Revolutionizing nitrogen and carbon dioxide fixation through advanced electrocatalytic strategies

Abstract

Rising greenhouse gas emissions, particularly CO₂ and N₂O from industrial and agricultural activities, have disrupted natural cycles. They have intensified global warming and extreme weather conditions as emphasized by the 2015 Paris Climate Conference. Electrocatalytic reduction of N₂ and CO₂ offers a sustainable solution by converting these gases into valuable products using renewable energy. This review provides a unique integration of both topics and conducts a statistical analysis of catalysts reported since 2024. It concentrates on advancements in achieving higher yields, improved efficiency, and enhanced stability.
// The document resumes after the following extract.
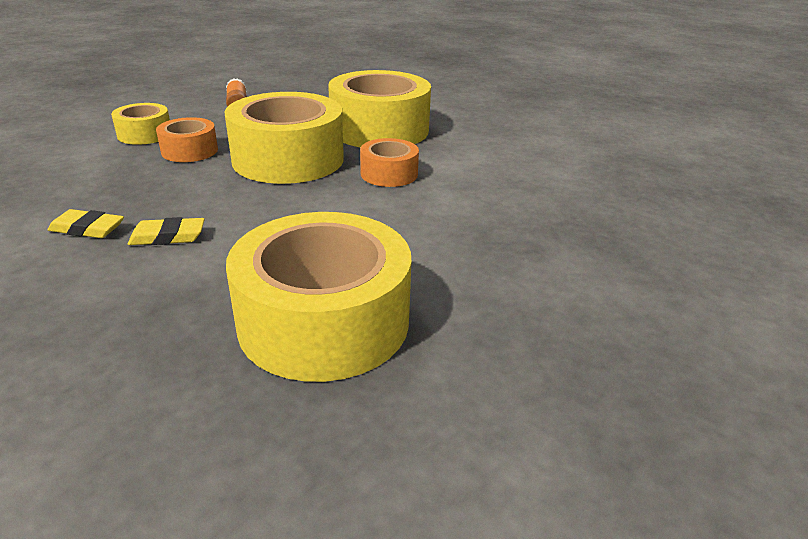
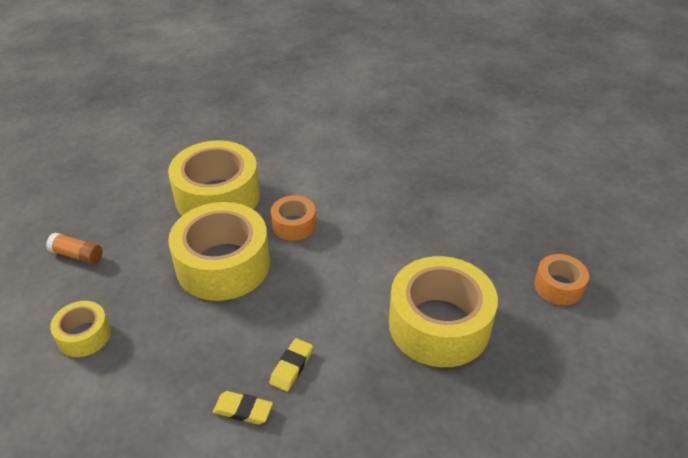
camera: 55 degrees left, 10 degrees up
(87, 229) = (243, 410): yellow eraser -> yellow eraser turned 60 degrees clockwise
(189, 151) = (151, 316): orange tape -> orange tape (558, 286)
Moreover, the underlying mechanisms facilitating these transformations are detailed. It underscores the significance of the incorporation of metal oxides to a composite catalyst fabrication, which introduces oxygen vacancies or oxygen bonds, thereby improving the adsorption and activation of N₂ and CO₂ molecules. Additionally, the study classifies various metal oxide-based composites, demonstrating their high stability and Faradaic efficiency. This review presents a new perspective to establish the potential of electrocatalytic reduction in achieving artificial nitrogen fixation and artificial carbon fixation, which align with sustainable environmental practices such as carbon capture and utilization (CCU). Furthermore, it offers insights into the development of innovative electrocatalysts, addressing challenges and exploring opportunities for industrial applications.